AVAILABLE DATA section start

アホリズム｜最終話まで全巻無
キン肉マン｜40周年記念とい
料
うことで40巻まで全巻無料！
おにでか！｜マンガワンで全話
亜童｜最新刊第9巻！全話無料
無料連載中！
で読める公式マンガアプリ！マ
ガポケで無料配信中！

AVAILABLE DATA section end

TO DO: Print all of the data exactly as it was given.

WRITTEN RESPONSE:
アホリズム｜最終話まで全巻無
キン肉マン｜40周年記念とい
料
うことで40巻まで全巻無料！
おにでか！｜マンガワンで全話
亜童｜最新刊第9巻！全話無料
無料連載中！
で読める公式マンガアプリ！マ
ガポケで無料配信中！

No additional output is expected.